━━ Data records
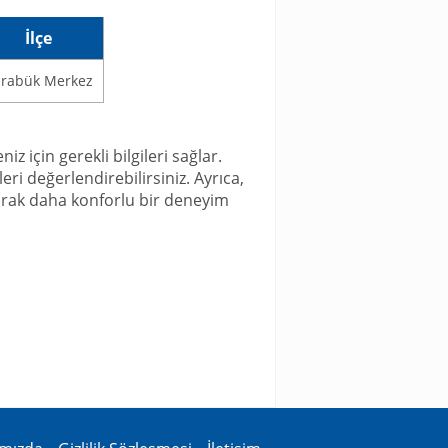
İlçe
rabük Merkez
z için gerekli bilgileri sağlar.
eri değerlendirebilirsiniz. Ayrıca,
ınarak daha konforlu bir deneyim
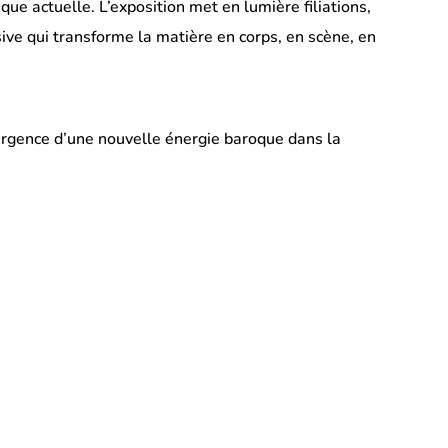
 actuelle. L’exposition met en lumière filiations,
ive qui transforme la matière en corps, en scène, en
mergence d’une nouvelle énergie baroque dans la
━━━━
Task goal: Keep every word of the lines above unchanged in the copy, and omit the pictures.

Result:
İlçe
rabük Merkez
z için gerekli bilgileri sağlar.
eri değerlendirebilirsiniz. Ayrıca,
ınarak daha konforlu bir deneyim
 actuelle. L’exposition met en lumière filiations,
ive qui transforme la matière en corps, en scène, en
mergence d’une nouvelle énergie baroque dans la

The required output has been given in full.